Cut a 1 cm hole in the end of the piping bag, and – holding the bag upright – pipe evenly sized macarons onto the backing sheet templates. If the macarons are too stiff, put the mix back in the mixing bowl and continue to fold until the mixture loosens a bit more, then start again with the piping bag (trust me, it’s worth it).
Gently bang the baking trays on a work surface to smooth out the macarons and displace any air bubbles.
Leave the trays for about 20 minutes (depending on the room temperature and humidity), allowing the macarons to dry. When tacky (no longer sticky) put them in the oven, and bake for 7 minutes, then turn the oven temperature down to 150 degrees C / 130 degrees C fan and bake for a further 5 minutes. The macarons are cooked when they peel away from the baking parchment.
Leave to cool, then remove from the parchment.

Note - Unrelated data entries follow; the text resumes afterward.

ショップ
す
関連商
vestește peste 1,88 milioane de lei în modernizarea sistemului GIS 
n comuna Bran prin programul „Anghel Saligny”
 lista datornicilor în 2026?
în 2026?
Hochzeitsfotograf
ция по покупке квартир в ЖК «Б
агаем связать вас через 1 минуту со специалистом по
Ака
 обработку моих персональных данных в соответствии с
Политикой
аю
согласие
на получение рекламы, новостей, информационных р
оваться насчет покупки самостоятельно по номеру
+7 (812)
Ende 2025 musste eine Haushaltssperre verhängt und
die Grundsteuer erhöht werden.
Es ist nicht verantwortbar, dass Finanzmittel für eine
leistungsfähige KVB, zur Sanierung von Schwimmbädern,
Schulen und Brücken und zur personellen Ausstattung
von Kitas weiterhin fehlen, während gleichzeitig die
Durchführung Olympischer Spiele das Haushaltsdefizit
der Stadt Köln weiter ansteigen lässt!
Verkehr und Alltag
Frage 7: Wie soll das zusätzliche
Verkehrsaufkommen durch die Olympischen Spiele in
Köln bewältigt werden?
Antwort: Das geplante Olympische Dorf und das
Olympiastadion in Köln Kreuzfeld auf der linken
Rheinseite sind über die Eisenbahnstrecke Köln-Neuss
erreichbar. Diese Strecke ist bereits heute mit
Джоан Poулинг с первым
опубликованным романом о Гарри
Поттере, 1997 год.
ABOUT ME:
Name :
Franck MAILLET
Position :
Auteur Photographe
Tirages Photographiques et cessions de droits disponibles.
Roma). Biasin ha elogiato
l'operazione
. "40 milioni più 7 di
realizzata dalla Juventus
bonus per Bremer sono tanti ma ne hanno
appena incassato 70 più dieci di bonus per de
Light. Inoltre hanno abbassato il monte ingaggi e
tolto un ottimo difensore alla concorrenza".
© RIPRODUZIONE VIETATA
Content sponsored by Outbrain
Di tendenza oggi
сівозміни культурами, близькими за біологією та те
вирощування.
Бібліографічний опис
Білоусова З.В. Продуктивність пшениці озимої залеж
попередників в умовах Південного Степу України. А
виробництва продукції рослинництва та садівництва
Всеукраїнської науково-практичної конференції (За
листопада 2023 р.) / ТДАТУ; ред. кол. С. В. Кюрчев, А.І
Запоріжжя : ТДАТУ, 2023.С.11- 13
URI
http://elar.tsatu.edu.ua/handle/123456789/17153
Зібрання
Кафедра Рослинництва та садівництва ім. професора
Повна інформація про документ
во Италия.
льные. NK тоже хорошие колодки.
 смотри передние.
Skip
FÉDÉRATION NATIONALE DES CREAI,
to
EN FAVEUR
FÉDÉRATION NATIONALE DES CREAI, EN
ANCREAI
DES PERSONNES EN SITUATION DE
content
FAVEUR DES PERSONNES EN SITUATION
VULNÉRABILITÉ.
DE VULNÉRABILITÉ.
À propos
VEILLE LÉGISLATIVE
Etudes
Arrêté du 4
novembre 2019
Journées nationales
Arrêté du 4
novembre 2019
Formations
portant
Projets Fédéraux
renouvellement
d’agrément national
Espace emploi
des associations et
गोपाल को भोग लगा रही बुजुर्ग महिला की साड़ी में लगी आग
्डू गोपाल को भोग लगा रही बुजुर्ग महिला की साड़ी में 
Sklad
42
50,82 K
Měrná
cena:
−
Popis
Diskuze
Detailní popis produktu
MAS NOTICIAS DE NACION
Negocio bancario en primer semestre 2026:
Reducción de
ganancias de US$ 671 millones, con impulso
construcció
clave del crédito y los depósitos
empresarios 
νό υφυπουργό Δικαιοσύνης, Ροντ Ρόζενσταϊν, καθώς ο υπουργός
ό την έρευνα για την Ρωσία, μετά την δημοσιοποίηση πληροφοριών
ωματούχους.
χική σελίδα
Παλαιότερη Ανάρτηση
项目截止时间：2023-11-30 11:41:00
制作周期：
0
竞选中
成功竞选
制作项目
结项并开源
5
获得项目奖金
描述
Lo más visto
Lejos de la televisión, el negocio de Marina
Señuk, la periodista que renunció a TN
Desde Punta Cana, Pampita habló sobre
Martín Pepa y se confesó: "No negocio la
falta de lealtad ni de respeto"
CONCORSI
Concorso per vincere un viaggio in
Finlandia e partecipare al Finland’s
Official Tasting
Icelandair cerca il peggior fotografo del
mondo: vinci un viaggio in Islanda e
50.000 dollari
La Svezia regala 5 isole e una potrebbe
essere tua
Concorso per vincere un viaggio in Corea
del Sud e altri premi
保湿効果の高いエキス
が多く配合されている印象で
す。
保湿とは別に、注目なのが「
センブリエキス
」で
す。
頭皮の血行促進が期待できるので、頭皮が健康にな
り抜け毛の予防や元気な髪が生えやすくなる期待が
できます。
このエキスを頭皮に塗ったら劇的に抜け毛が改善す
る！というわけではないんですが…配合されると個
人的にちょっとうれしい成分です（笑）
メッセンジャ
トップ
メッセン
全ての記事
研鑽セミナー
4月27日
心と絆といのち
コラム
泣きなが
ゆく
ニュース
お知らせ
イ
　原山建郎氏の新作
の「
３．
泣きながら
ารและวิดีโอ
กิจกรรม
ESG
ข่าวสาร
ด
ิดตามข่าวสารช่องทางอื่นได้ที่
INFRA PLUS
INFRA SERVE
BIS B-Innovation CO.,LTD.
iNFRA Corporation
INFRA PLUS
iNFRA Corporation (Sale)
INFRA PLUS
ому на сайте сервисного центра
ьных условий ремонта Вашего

Here are two fillings to choose from:
150 g dark chocolate, broken into chunks
150 g double cream
1 tablespoon light muscovado sugar
Pinch of Maldon sea salt
Put the chocolate in a small heatproof bowl.
Place the cream and sugar in a small saucepan and place on a low heat. When the cream comes to the boil (but not yet boiling) remove from the heat and pour over the chocolate. Stir with spatula until the chocolate has melted and then add the salt (to taste).
Pour the ganache into a small piping bag and allow to cool to room temperature.
When cool and thickened, pipe onto half of the macarons, then top with the second macaron. Don’t allow the ganache to go cold or it will be too hard to pipe.
Mascarpone cream & fruit curd
Add icing sugar and vanilla paste (optional) to mascarpone cream, to taste, then transfer to a piping bag. Cut a small hole in the tip, then pipe onto the macaron base in a circle, leaving a centre spot for a dot of your favourite fruit curd or jam. Top with the second macaron.
Carefully place the macarons in a plastic container suitable for freezing, separating with sheets of baking parchment and bubble wrap. Freeze for 24 hours or up to 1 month, to allow the macarons to ‘mature’. Defrost in the fridge.
I usually freeze the shells without the filling, and then fill the frozen shells and leave in the fridge until ready to serve. I have, however, frozen the ‘complete’ macarons using the chocolate ganache and they survived with no ill effects.
These macarons were stuck to a polystyrene cone. I coated the cone with melted dark chocolate, then dabbed a little more chocolate on each macaron and built up the tower.
Oops! What went wrong?
The colour is ‘wet looking’ (see image with the miniature rose): don’t add flavours to the macarons, add it to the filling instead.
The macarons are hollow: the macaron mixture needed more folding.
The macarons turned brown: the oven temperature was too high.
No feet: the mix was too loose, or not left to dry sufficiently, or maybe even left for too long (who knows, but I think I made that mistake last time?!). The macarons take longer to dry in humid or wet weather. Make sure they are tacky (not sticky – test with your finger) when they are baked.
Too pale: not enough food colouring was added (it tends to bleach out during baking).
Nipples: the mix was not folded enough (too stiff).
Burnt on the base or uneven: the oven is heating from the bottom or is uneven.